The “progressive forces of identity politics” did not cause Colin Kaepernick to question America’s greatness; the lurid spectacle of police officers killing unarmed African-Americans in cell-phone videos — and then escaping all legal accountability for their actions — did.

Perhaps, Kaepernick could have drawn a more sympathetic hearing, in some quarters, if he’d declined to disavow pride in the United States. But as his former teammate, San Francisco 49ers safety Eric Reed, explains in the New York Times, their decision to kneel during the anthem — as opposed to merely remain seated on the bench — was intended as a “respectful gesture.” The point wasn’t to disparage core American values, but to highlight the discrepancy between those values and our nation’s reality — while expressing a tacit faith in our country’s capacity to close this gap.

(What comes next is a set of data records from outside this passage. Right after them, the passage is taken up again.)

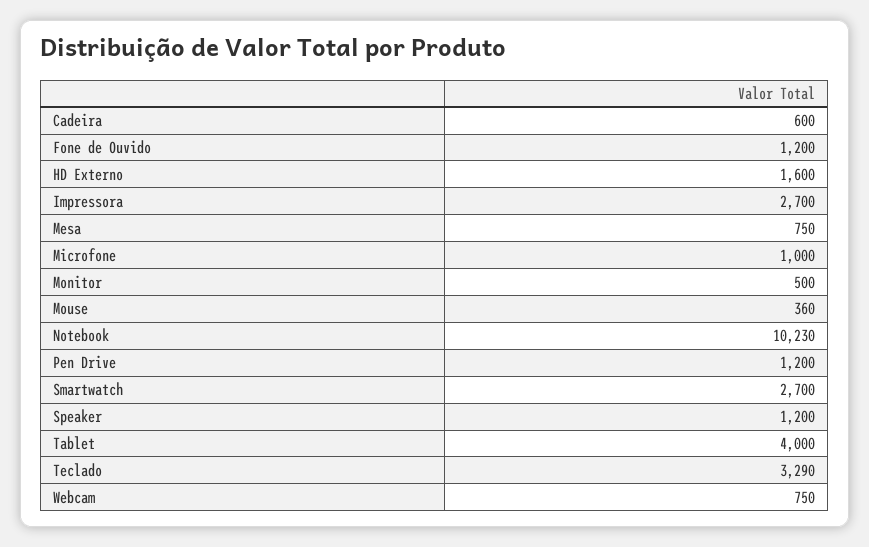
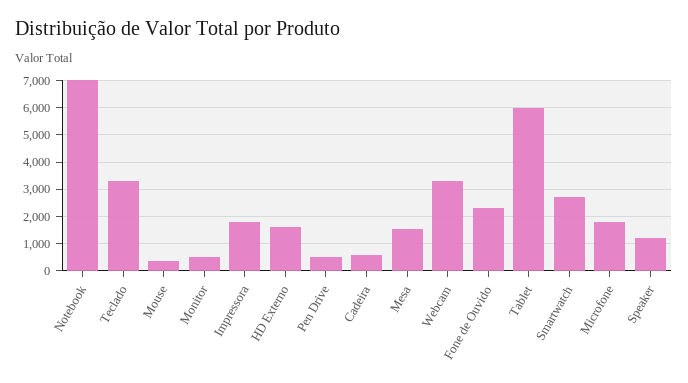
  {
    "Cadeira": 600,
-   "Fone de Ouvido": 1200,
+   "Fone de Ouvido": 2250,
    "HD Externo": 1600,
-   "Impressora": 2700,
+   "Impressora": 1750,
-   "Mesa": 750,
+   "Mesa": 1500,
-   "Microfone": 1000,
+   "Microfone": 1750,
    "Monitor": 500,
    "Mouse": 360,
-   "Notebook": 10230,
+   "Notebook": 7000,
-   "Pen Drive": 1200,
+   "Pen Drive": 500,
    "Smartwatch": 2700,
    "Speaker": 1200,
-   "Tablet": 4000,
+   "Tablet": 6000,
    "Teclado": 3290,
-   "Webcam": 750
+   "Webcam": 3250
  }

As Reed writes:

I remember thinking our posture was like a flag flown at half-mast to mark a tragedy.

It baffles me that our protest is still being misconstrued as disrespectful to the country, flag and military personnel. We chose it because it’s exactly the opposite. It has always been my understanding that the brave men and women who fought and died for our country did so to ensure that we could live in a fair and free society, which includes the right to speak out in protest.

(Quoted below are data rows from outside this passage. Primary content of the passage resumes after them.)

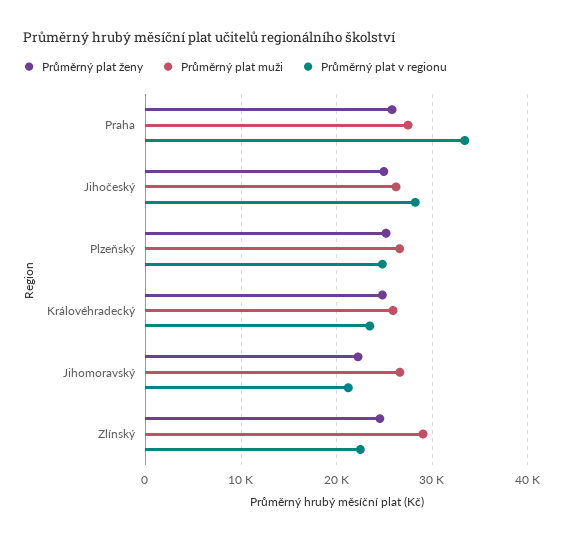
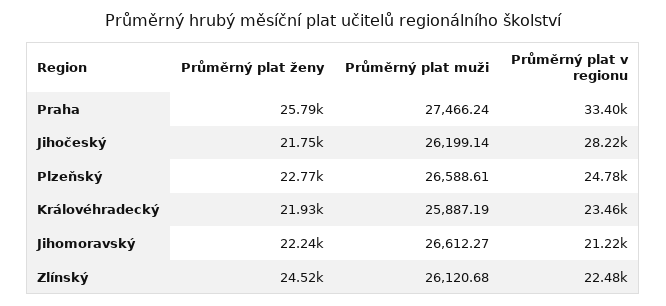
  {
    "Průměrný plat ženy": {
      "Praha": 25790,
-     "Jihočeský": 25000,
+     "Jihočeský": 21750,
-     "Plzeňský": 25000,
+     "Plzeňský": 22770,
-     "Královéhradecký": 25000,
+     "Královéhradecký": 21930,
      "Jihomoravský": 22240,
      "Zlínský": 24520
    },
    "Průměrný plat muži": {
      "Praha": 27466.24,
      "Jihočeský": 26199.14,
      "Plzeňský": 26588.61,
      "Královéhradecký": 25887.19,
      "Jihomoravský": 26612.27,
-     "Zlínský": 29000
+     "Zlínský": 26120.68
    },
    "Průměrný plat v regionu": {
      "Praha": 33400,
      "Jihočeský": 28220,
      "Plzeňský": 24780,
      "Královéhradecký": 23460,
      "Jihomoravský": 21220,
      "Zlínský": 22480
    }
  }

The divisiveness that’s consuming the NFL did not begin with Kaepernick’s rejection of America’s greatness, but with his country’s daily rejection of African-Americans’ civic equality. We live in a country where police routinely violate the civil rights of their constituents in poor black communities; where federal courts give black male convicts sentences that are, on average, 20 percent longer than those doled out to white people convicted of the same crimes; where predominately white school districts are vastly better funded than predominately black ones; and where the median white household owns 86 times more wealth than the median black one — an economic chasm that is rapidly growing.

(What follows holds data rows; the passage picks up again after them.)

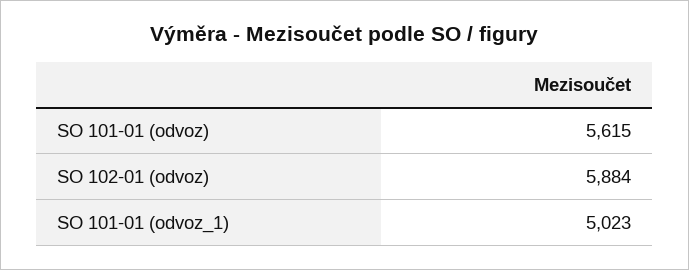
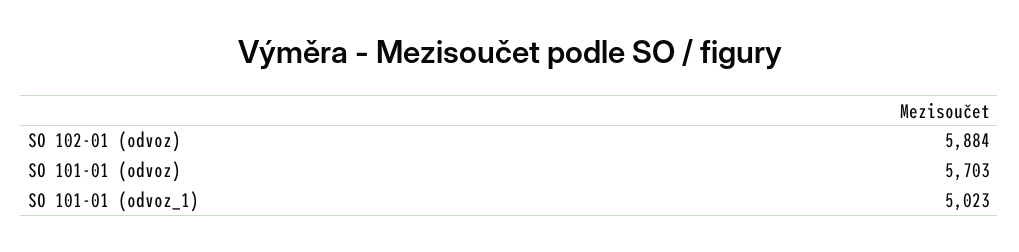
  {
-   "SO 101-01 (odvoz)": 5615,
+   "SO 101-01 (odvoz)": 5703,
    "SO 102-01 (odvoz)": 5884,
    "SO 101-01 (odvoz_1)": 5023
  }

If we wish to get partisan politics out of sports dominated by black athletes, perhaps we should try to make support for reversing racial inequities a nonpartisan issue. We could inform our fellow citizens that those inequities were born of deliberate, unconstitutional federal policies that were still in force during the second half of the 20th century. We could note that our national prosperity owes as much — if not more — to the sacrifices of slaves as to those of soldiers. We could demand renewed efforts to integrate our public-school systems; target jobs programs and federal aid to the most dispossessed urban and rural parts of our nation; and pass legislation that discourages the use of lethal force by officers of the law. We could work to forge a civic culture that unifies our nation around the premise that, while race is a vile fiction, racism is a vile reality — one that must be confronted, if we are to honor the self-evident truth that all Americans are created equal. In short: We can work to form a more perfect union.

Or, we could force black athletes to perform an uncomplicated pride in the United States, under threat of economic and social sanctions; pretend that those who refuse to comply do so out of indifference to the suffering of disabled veterans, rather than sensitivity to the plight of the communities they were raised in; and found our civic unity on a coerced silence about racial inequality — and a collective guilt about our mass avoidance of military service during a time of (forever) war — and drown out our racial and economic resentments in the jet roar of pregame flyovers, until the American people have lost all confidence in every public institution except for the military.

The latter may make for a “unifying” civic culture. But it wouldn’t be an apolitical one — or, for that matter, the kind you’d expect to see in a “healthy democracy.”

Correction: An earlier version of this article conflated the number of people shot by American police officers each year with the number of unarmed people shot by such officers annually, and thus, dramatically overstated the latter figure.